Before I explain to you how we enabled it in detail, I want to give you a rough overview of the current architecture of our app first. I have the feeling this played an important role in our process of enabling R8.
From a birds perspective, we have multiple independent Gradle modules that mostly contain only a “few files”. Each module has a specific purpose. We have so-called “libs” which are mainly used to provide smaller utilities or domain-specific logic. Those libs can be used across the app. A typical example of this is our
lib-logging lib. This library can be added to literally any other module to provide logging functionality.
Next to our “libs” we have so-called “features”. Features, on the other hand, provide full rich features to the app. An example of such a feature is our
feature-ride-creation module. This feature provides the whole functionality to let users create a ride. This includes not only domain-related logic but also UI-related logic.
And yes, before you ask, it is always hard to distinguish between “what is a lib and what is a feature” 😁.

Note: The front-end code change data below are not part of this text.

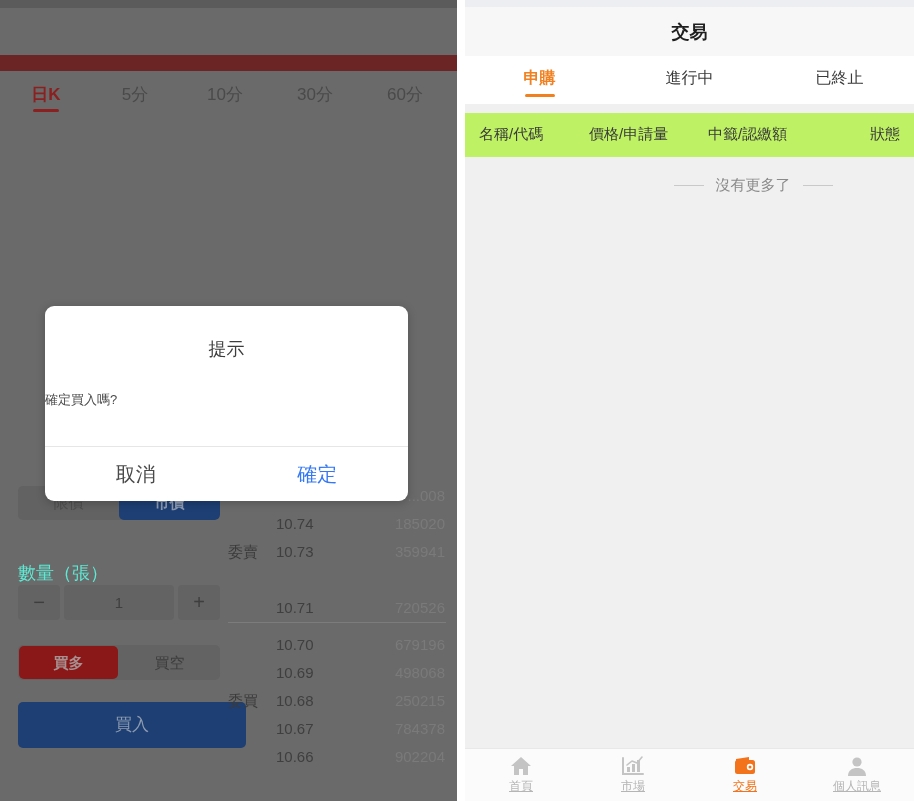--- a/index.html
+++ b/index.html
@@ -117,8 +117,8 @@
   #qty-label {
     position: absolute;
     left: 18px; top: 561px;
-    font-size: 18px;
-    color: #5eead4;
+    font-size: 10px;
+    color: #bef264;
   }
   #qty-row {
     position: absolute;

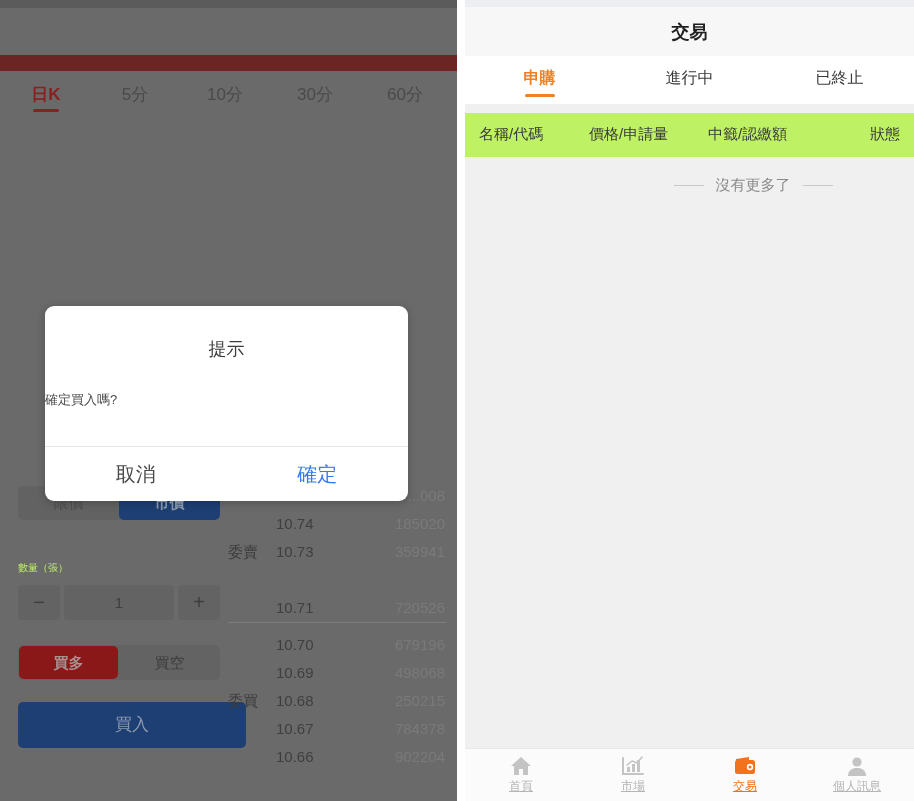--- a/index.html
+++ b/index.html
@@ -427,7 +427,6 @@
     </div>
 
     <div id="dir-toggle">
-      <div class="dir-seg active" style="left:1px;">買多</div>
       <div class="dir-seg" style="left:101px;">買空</div>
     </div>
 

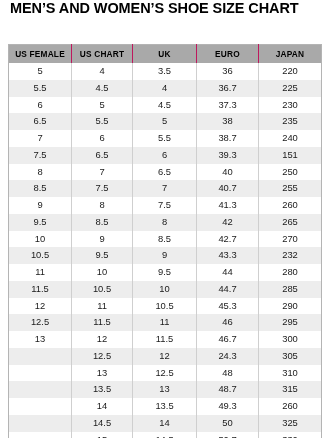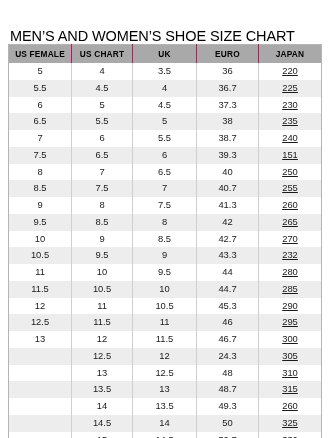--- a/index.html
+++ b/index.html
@@ -23,9 +23,9 @@
   .page-title {
     position: absolute;
     left: 10px;
-    top: 28px;
+    top: 0;
     font-size: 14.5px;
-    font-weight: normal;
+    font-weight: bold;
     color: #000000;
     letter-spacing: -0.1px;
     white-space: nowrap;

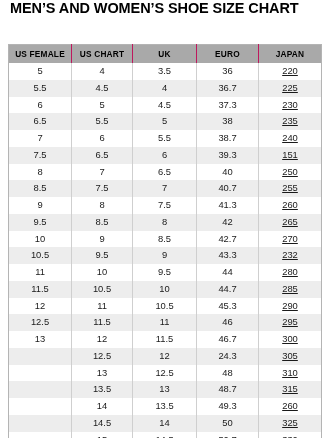--- a/index.html
+++ b/index.html
@@ -76,7 +76,7 @@
     border-right: 1px solid #cfcfcf;
     white-space: nowrap;
   }
-  tbody td:last-child { border-right: none; text-decoration: underline; }
+  tbody td:last-child { border-right: none; }
 
   tbody tr.odd td { background: #ffffff; }
   tbody tr.even td { background: #ededed; }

Besides our well-modularized modules, we still have two “legacy” buckets. The
libraries module and the
lib-core module. Those modules still contain a lot of functionality and it needs to be extracted step-by-step to their own modules.
Anyways, back to the R8 😅
We made use of our multi-module project when we started to enabling R8. Instead of having one big tasks “Enable R8 in the app”, we decided to split it up into mutiple (smaller) tasks.
First, we enabled R8 by default but added a configuration file to each module to keep all the classes (methods, variables, etc.) for that specific module. In this context, keep means to not removing or obfuscating code. Afterwards, we removed the configuration file for a handful of modules to test if our general idea works. It turned out that it worked. Pretty well even!
Now, as a second task, we can go over each module and remove the configuration file and literally test every single library or feature (isolated) if R8 doesn’t break anything. If it works, nice, commit the changes, and check the next module. If it doesn’t work, keep the configuration file for now, create a new ticket to tackle this specific module later, and move on.
We can literally iterate step by step from our base implementation to improve R8 (wow, it seems we are doing Scrum right 😱).
Based on the second task, we might have one or more follow-up tickets that requires a deeper look to enable R8 for them. But this is fine, having already most of the code removed and obfuscated helps to have a better product (app).
While writing this, we are between task 1 and task 2. R8 is enabled, a handful of modules will already be obfuscated, but other modules require to be tackled (hopefully soon).
Another nice side effect of this approach is that we can slowly test R8 in production. What I mean by that is that we can see what “changes” we have by enabling it. For example, we might have a slower release pipeline on our continuous integration server. We might be doing something wrong with the mapping file or something else we don’t see yet. But we will find out 😉.